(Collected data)
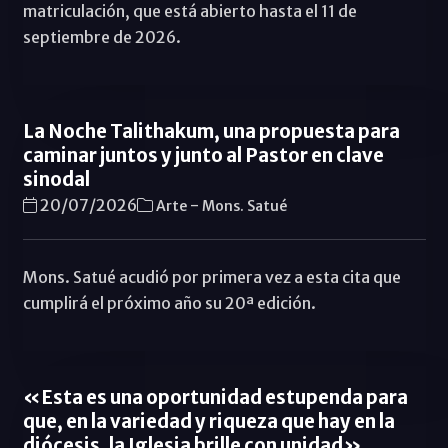
matriculación, que está abierto hasta el 11 de
septiembre de 2026.
La Noche Talithakum, una propuesta para
caminar juntos y junto al Pastor en clave
sinodal
-
20/07/2026
Arte
Mons. Satué
Mons. Satué acudió por primera vez a esta cita que
cumplirá el próximo año su 20ª edición.
«Esta es una oportunidad estupenda para
que, en la variedad y riqueza que hay en la
diócesis, la Iglesia brille con unidad»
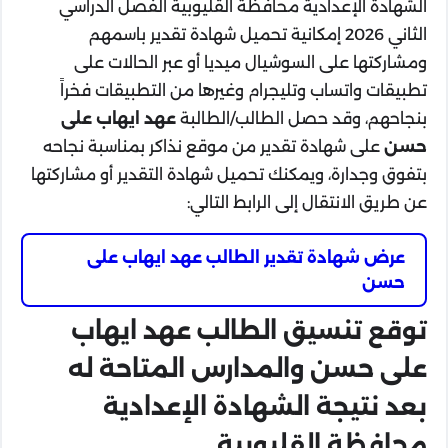
الشهادة الإعدادية محافظة القليوبية الفصل الدراسي
الثاني 2026 إمكانية تحميل شهادة تقدير باسمهم
ومشاركتها على السوشيال ميديا أو عبر الحالات على
تطبيقات واتساب وتليجرام وغيرها من التطبيقات فخراً
بنجاحهم، وقد حصل الطالب/الطالبة
عهد ايهاب على
حسن
على شهادة تقدير من موقع نذاكر بمناسبة نجاحه
بتفوق وجدارة، ويمكنك تحميل شهادة التقدير أو مشاركتها
عن طريق الانتقال إلى الرابط التالي:
عرض شهادة تقدير الطالب عهد ايهاب على
حسن
توقع تنسيق الطالب عهد ايهاب
على حسن والمدارس المتاحة له
بعد نتيجة الشهادة الإعدادية
محافظة القليوبية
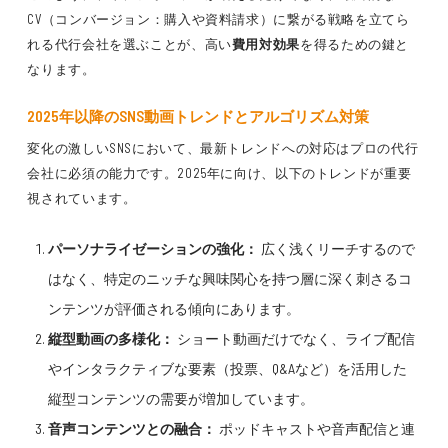
CV（コンバージョン：購入や資料請求）に繋がる戦略を立てら
れる代行会社を選ぶことが、高い
費用対効果
を得るための鍵と
なります。
2025年以降のSNS動画トレンドとアルゴリズム対策
変化の激しいSNSにおいて、最新トレンドへの対応はプロの代行
会社に必須の能力です。2025年に向け、以下のトレンドが重要
視されています。
パーソナライゼーションの強化：
広く浅くリーチするので
はなく、特定のニッチな興味関心を持つ層に深く刺さるコ
ンテンツが評価される傾向にあります。
縦型動画の多様化：
ショート動画だけでなく、ライブ配信
やインタラクティブな要素（投票、Q&Aなど）を活用した
縦型コンテンツの需要が増加しています。
音声コンテンツとの融合：
ポッドキャストや音声配信と連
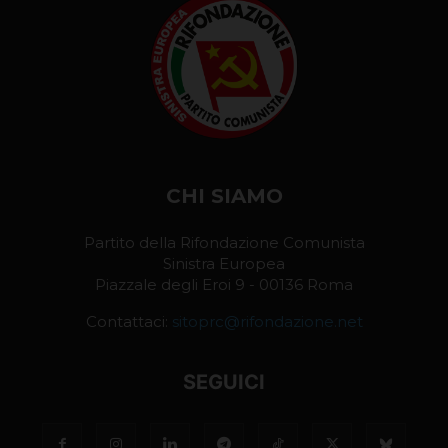
CHI SIAMO
Partito della Rifondazione Comunista
Sinistra Europea
Piazzale degli Eroi 9 - 00136 Roma
Contattaci:
sitoprc@rifondazione.net
SEGUICI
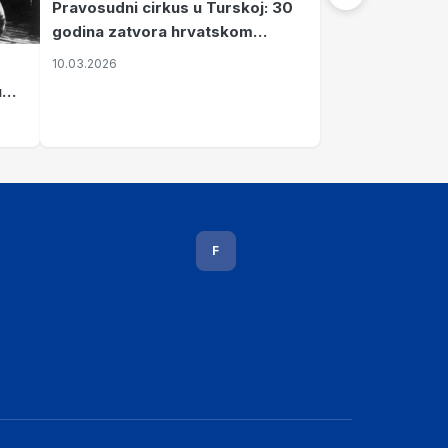
Pravosudni cirkus u Turskoj: 30
godina zatvora hrvatskom
kapetanu kojeg su sami pustili
10.03.2026
u
vavi
F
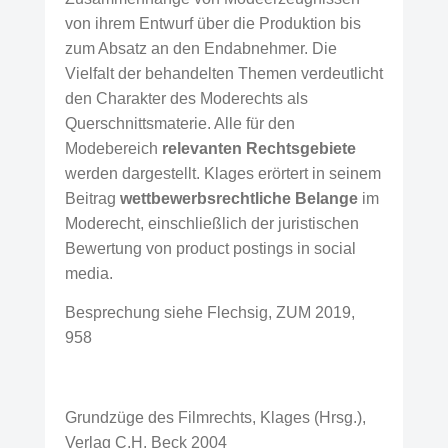
von ihrem Entwurf über die Produktion bis
zum Absatz an den Endabnehmer. Die
Vielfalt der behandelten Themen verdeutlicht
den Charakter des Moderechts als
Querschnittsmaterie. Alle für den
Modebereich
relevanten Rechtsgebiete
werden dargestellt. Klages erörtert in seinem
Beitrag
wettbewerbsrechtliche Belange
im
Moderecht, einschließlich der juristischen
Bewertung von product postings in social
media.
Besprechung siehe Flechsig, ZUM 2019,
958
Grundzüge des Filmrechts, Klages (Hrsg.),
Verlag C.H. Beck 2004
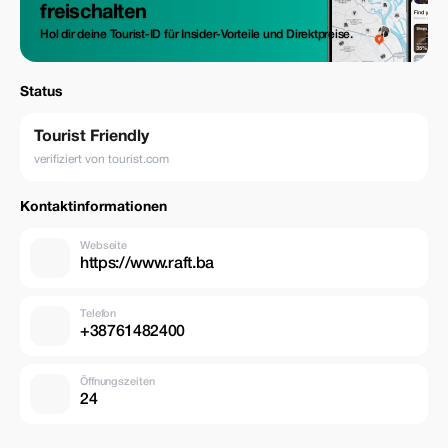
freischalten
Hol dir deine Tourist-ID für Insider-Vorteile und Direktpreise.
Status
Tourist Friendly
verifiziert von tourist.com
Kontaktinformationen
Webseite
https://www.raft.ba
Telefon
+38761482400
Öffnungszeiten
24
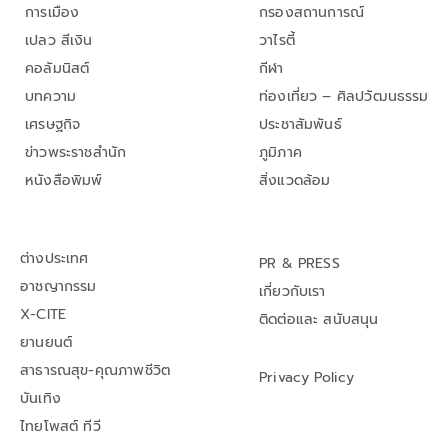
การเมือง
กรองสถานการณ์
เปลว สีเงิน
วาไรตี้
คอลัมนิสต์
กีฬา
บทความ
ท่องเที่ยว – ศิลปวัฒนธรรม
เศรษฐกิจ
ประชาสัมพันธ์
ข่าวพระราชสำนัก
ภูมิภาค
หนังสือพิมพ์
สิ่งแวดล้อม
ต่างประเทศ
PR & PRESS
อาชญากรรม
เกี่ยวกับเรา
X-CITE
ติดต่อและ สนับสนุน
ยานยนต์
สาธารณสุข-คุณภาพชีวิต
Privacy Policy
บันเทิง
ไทยโพสต์ ทีวี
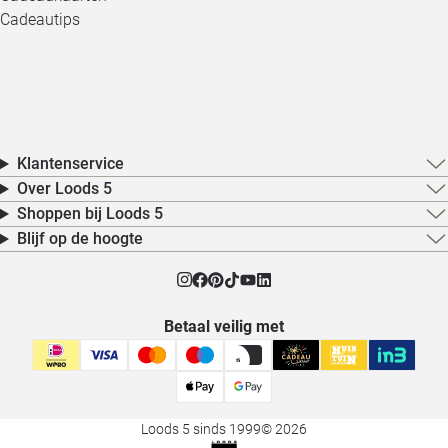
Cadeautips
Klantenservice
Over Loods 5
Shoppen bij Loods 5
Blijf op de hoogte
Betaal veilig met
Loods 5 sinds 1999
© 2026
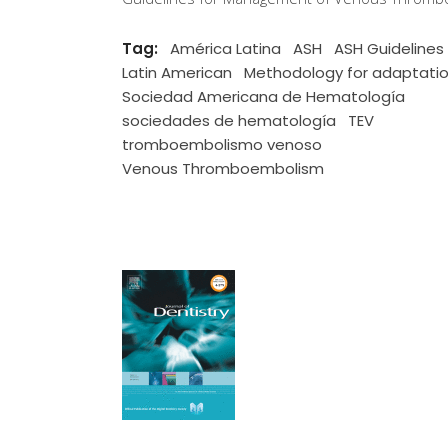
Tag:
América Latina
ASH
ASH Guidelines
Latin American
Methodology for adaptati
Sociedad Americana de Hematología
sociedades de hematología
TEV
tromboembolismo venoso
Venous Thromboembolism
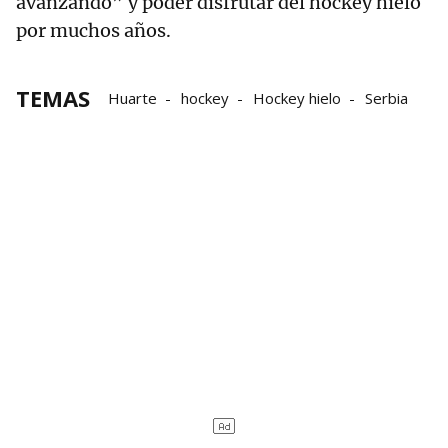
avanzando” y poder disfrutar del hockey hielo
por muchos años.
TEMAS
Huarte
hockey
Hockey hielo
Serbia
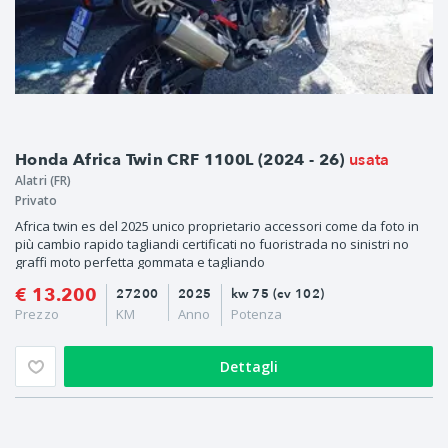
usata
Honda Africa Twin CRF 1100L (2024 - 26)
Alatri (FR)
Privato
Africa twin es del 2025 unico proprietario accessori come da foto in
più cambio rapido tagliandi certificati no fuoristrada no sinistri no
graffi moto perfetta gommata e tagliando
€ 13.200
27200
2025
kw 75 (cv 102)
Prezzo
KM
Anno
Potenza
Dettagli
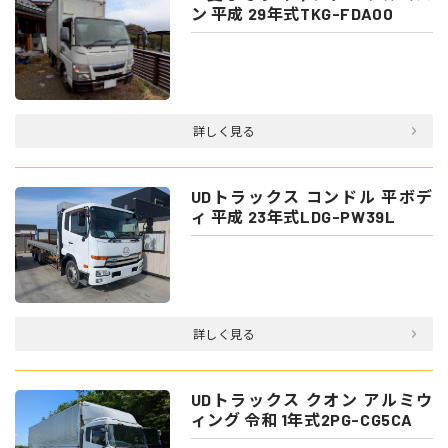
ン 平成 29年式TKG-FDA00
詳しく見る
UDトラックス コンドル 平ボデ
ィ 平成 23年式LDG-PW39L
詳しく見る
UDトラックス クオン アルミウ
ィング 令和 1年式2PG-CG5CA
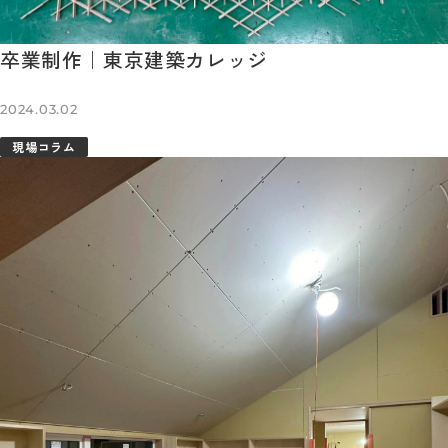
卒業制作｜東京建築カレッジ
2024.03.02
現場コラム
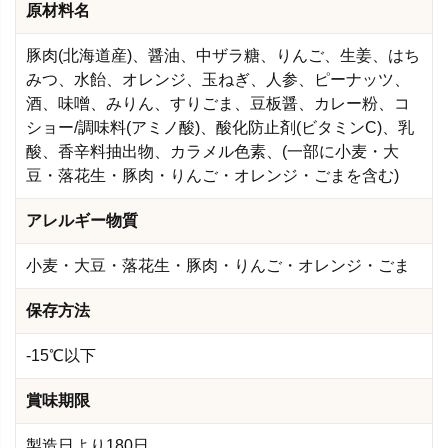
原材料名
豚肉(北海道産)、醤油、中ザラ糖、りんご、生姜、はち
みつ、水飴、オレンジ、玉ねぎ、人参、ピーナッツ、
酒、味噌、みりん、すりごま、豆板醤、カレー粉、コ
ショー/調味料(アミノ酸)、酸化防止剤(ビタミンC)、乳
酸、香辛料抽出物、カラメル色素、(一部に小麦・大
豆・落花生・豚肉・りんご・オレンジ・ごまを含む)
アレルギー物質
小麦・大豆・落花生・豚肉・りんご・オレンジ・ごま
保存方法
-15℃以下
賞味期限
製造日より180日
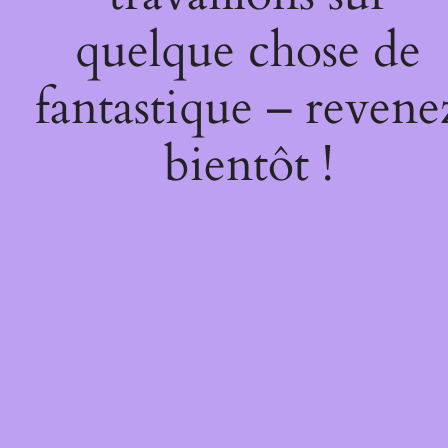
quelque chose de
fantastique – revene
bientôt !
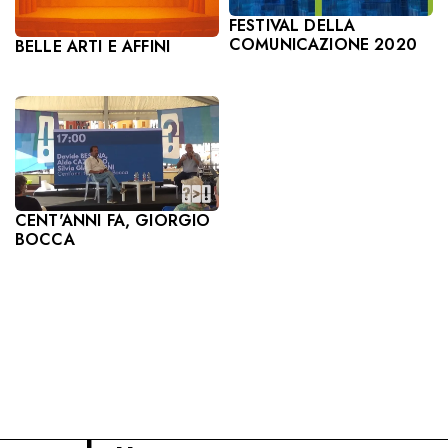
FESTIVAL DELLA
COMUNICAZIONE 2020
BELLE ARTI E AFFINI
CENT'ANNI FA, GIORGIO
BOCCA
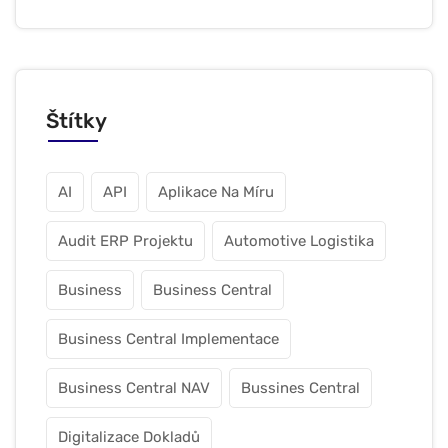
Štítky
AI
API
Aplikace Na Míru
Audit ERP Projektu
Automotive Logistika
Business
Business Central
Business Central Implementace
Business Central NAV
Bussines Central
Digitalizace Dokladů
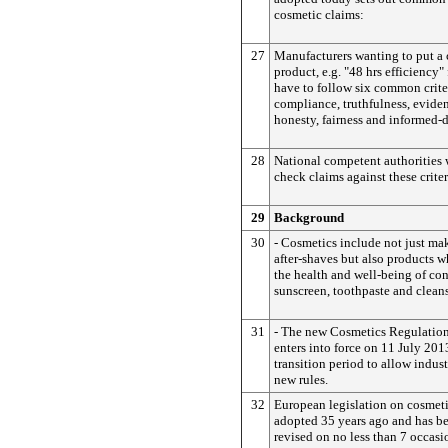
cosmetic claims:
27
Manufacturers wanting to put a 
product, e.g. "48 hrs efficiency"
have to follow six common criter
compliance, truthfulness, eviden
honesty, fairness and informed-
28
National competent authorities w
check claims against these criter
29
Background
30
- Cosmetics include not just ma
after-shaves but also products wh
the health and well-being of co
sunscreen, toothpaste and clean
31
- The new Cosmetics Regulation
enters into force on 11 July 201
transition period to allow indust
new rules.
32
European legislation on cosmetic
adopted 35 years ago and has be
revised on no less than 7 occasi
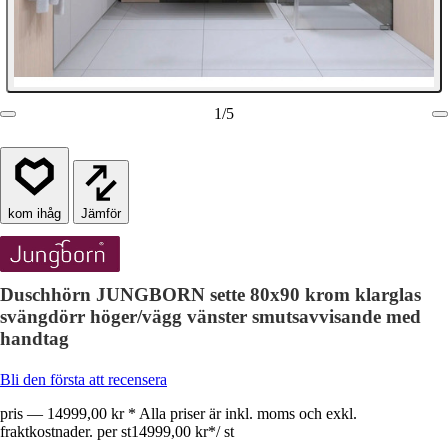
1
/
5
Jämför
Duschhörn JUNGBORN sette 80x90 krom klarglas
svängdörr höger/vägg vänster smutsavvisande med
handtag
Bli den första att recensera
pris — 14999,00 kr * Alla priser är inkl. moms och exkl.
fraktkostnader. per st
14999,00 kr
*
/
st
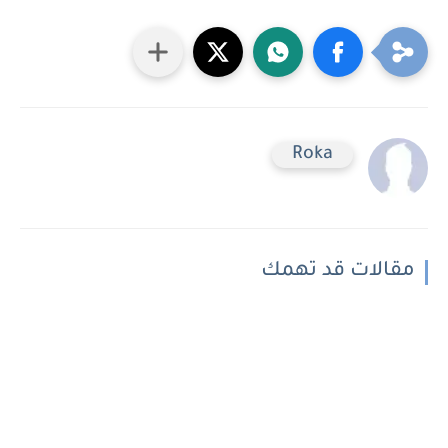
Roka
مقالات قد تهمك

What to work on. An exact copy of the data above is required, printed without its pictures.

Result for this exercise.
matriculación, que está abierto hasta el 11 de
septiembre de 2026.
La Noche Talithakum, una propuesta para
caminar juntos y junto al Pastor en clave
sinodal
-
20/07/2026
Arte
Mons. Satué
Mons. Satué acudió por primera vez a esta cita que
cumplirá el próximo año su 20ª edición.
«Esta es una oportunidad estupenda para
que, en la variedad y riqueza que hay en la
diócesis, la Iglesia brille con unidad»
الشهادة الإعدادية محافظة القليوبية الفصل الدراسي
الثاني 2026 إمكانية تحميل شهادة تقدير باسمهم
ومشاركتها على السوشيال ميديا أو عبر الحالات على
تطبيقات واتساب وتليجرام وغيرها من التطبيقات فخراً
بنجاحهم، وقد حصل الطالب/الطالبة
عهد ايهاب على
حسن
على شهادة تقدير من موقع نذاكر بمناسبة نجاحه
بتفوق وجدارة، ويمكنك تحميل شهادة التقدير أو مشاركتها
عن طريق الانتقال إلى الرابط التالي:
عرض شهادة تقدير الطالب عهد ايهاب على
حسن
توقع تنسيق الطالب عهد ايهاب
على حسن والمدارس المتاحة له
بعد نتيجة الشهادة الإعدادية
محافظة القليوبية
CV（コンバージョン：購入や資料請求）に繋がる戦略を立てら
れる代行会社を選ぶことが、高い
費用対効果
を得るための鍵と
なります。
2025年以降のSNS動画トレンドとアルゴリズム対策
変化の激しいSNSにおいて、最新トレンドへの対応はプロの代行
会社に必須の能力です。2025年に向け、以下のトレンドが重要
視されています。
パーソナライゼーションの強化：
広く浅くリーチするので
はなく、特定のニッチな興味関心を持つ層に深く刺さるコ
ンテンツが評価される傾向にあります。
縦型動画の多様化：
ショート動画だけでなく、ライブ配信
やインタラクティブな要素（投票、Q&Aなど）を活用した
縦型コンテンツの需要が増加しています。
音声コンテンツとの融合：
ポッドキャストや音声配信と連
CHI SIAMO
Partito della Rifondazione Comunista
Sinistra Europea
Piazzale degli Eroi 9 - 00136 Roma
Contattaci:
sitoprc@rifondazione.net
SEGUICI
Pravosudni cirkus u Turskoj: 30
godina zatvora hrvatskom
kapetanu kojeg su sami pustili
10.03.2026
u
vavi
F
von ihrem Entwurf über die Produktion bis
zum Absatz an den Endabnehmer. Die
Vielfalt der behandelten Themen verdeutlicht
den Charakter des Moderechts als
Querschnittsmaterie. Alle für den
Modebereich
relevanten Rechtsgebiete
werden dargestellt. Klages erörtert in seinem
Beitrag
wettbewerbsrechtliche Belange
im
Moderecht, einschließlich der juristischen
Bewertung von product postings in social
media.
Besprechung siehe Flechsig, ZUM 2019,
958
Grundzüge des Filmrechts, Klages (Hrsg.),
Verlag C.H. Beck 2004
freischalten
Hol dir deine Tourist-ID für Insider-Vorteile und Direktpreise.
Status
Tourist Friendly
verifiziert von tourist.com
Kontaktinformationen
Webseite
https://www.raft.ba
Telefon
+38761482400
Öffnungszeiten
24
การเมือง
กรองสถานการณ์
เปลว สีเงิน
วาไรตี้
คอลัมนิสต์
กีฬา
บทความ
ท่องเที่ยว – ศิลปวัฒนธรรม
เศรษฐกิจ
ประชาสัมพันธ์
ข่าวพระราชสำนัก
ภูมิภาค
หนังสือพิมพ์
สิ่งแวดล้อม
ต่างประเทศ
PR & PRESS
อาชญากรรม
เกี่ยวกับเรา
X-CITE
ติดต่อและ สนับสนุน
ยานยนต์
สาธารณสุข-คุณภาพชีวิต
Privacy Policy
บันเทิง
ไทยโพสต์ ทีวี
Cadeautips
Klantenservice
Over Loods 5
Shoppen bij Loods 5
Blijf op de hoogte
Betaal veilig met
Loods 5 sinds 1999
© 2026
Tag:
América Latina
ASH
ASH Guidelines
Latin American
Methodology for adaptati
Sociedad Americana de Hematología
sociedades de hematología
TEV
tromboembolismo venoso
Venous Thromboembolism
avanzando” y poder disfrutar del hockey hielo
por muchos años.
TEMAS
Huarte
hockey
Hockey hielo
Serbia
usata
Honda Africa Twin CRF 1100L (2024 - 26)
Alatri (FR)
Privato
Africa twin es del 2025 unico proprietario accessori come da foto in
più cambio rapido tagliandi certificati no fuoristrada no sinistri no
graffi moto perfetta gommata e tagliando
€ 13.200
27200
2025
kw 75 (cv 102)
Prezzo
KM
Anno
Potenza
Dettagli
ン 平成 29年式TKG-FDA00
詳しく見る
UDトラックス コンドル 平ボデ
ィ 平成 23年式LDG-PW39L
詳しく見る
UDトラックス クオン アルミウ
ィング 令和 1年式2PG-CG5CA
卒業制作｜東京建築カレッジ
2024.03.02
現場コラム
原材料名
豚肉(北海道産)、醤油、中ザラ糖、りんご、生姜、はち
みつ、水飴、オレンジ、玉ねぎ、人参、ピーナッツ、
酒、味噌、みりん、すりごま、豆板醤、カレー粉、コ
ショー/調味料(アミノ酸)、酸化防止剤(ビタミンC)、乳
酸、香辛料抽出物、カラメル色素、(一部に小麦・大
豆・落花生・豚肉・りんご・オレンジ・ごまを含む)
アレルギー物質
小麦・大豆・落花生・豚肉・りんご・オレンジ・ごま
保存方法
-15℃以下
賞味期限
製造日より180日
quelque chose de
fantastique – revene
bientôt !
FESTIVAL DELLA
COMUNICAZIONE 2020
BELLE ARTI E AFFINI
CENT'ANNI FA, GIORGIO
BOCCA
Štítky
AI
API
Aplikace Na Míru
Audit ERP Projektu
Automotive Logistika
Business
Business Central
Business Central Implementace
Business Central NAV
Bussines Central
Digitalizace Dokladů
cosmetic claims:
27
Manufacturers wanting to put a 
product, e.g. "48 hrs efficiency"
have to follow six common criter
compliance, truthfulness, eviden
honesty, fairness and informed-
28
National competent authorities w
check claims against these criter
29
Background
30
- Cosmetics include not just ma
after-shaves but also products wh
the health and well-being of co
sunscreen, toothpaste and clean
31
- The new Cosmetics Regulation
enters into force on 11 July 201
transition period to allow indust
new rules.
32
European legislation on cosmetic
adopted 35 years ago and has be
revised on no less than 7 occasi
1
/
5
Jämför
Duschhörn JUNGBORN sette 80x90 krom klarglas
svängdörr höger/vägg vänster smutsavvisande med
handtag
Bli den första att recensera
pris — 14999,00 kr * Alla priser är inkl. moms och exkl.
fraktkostnader. per st
14999,00 kr
*
/
st
Roka
مقالات قد تهمك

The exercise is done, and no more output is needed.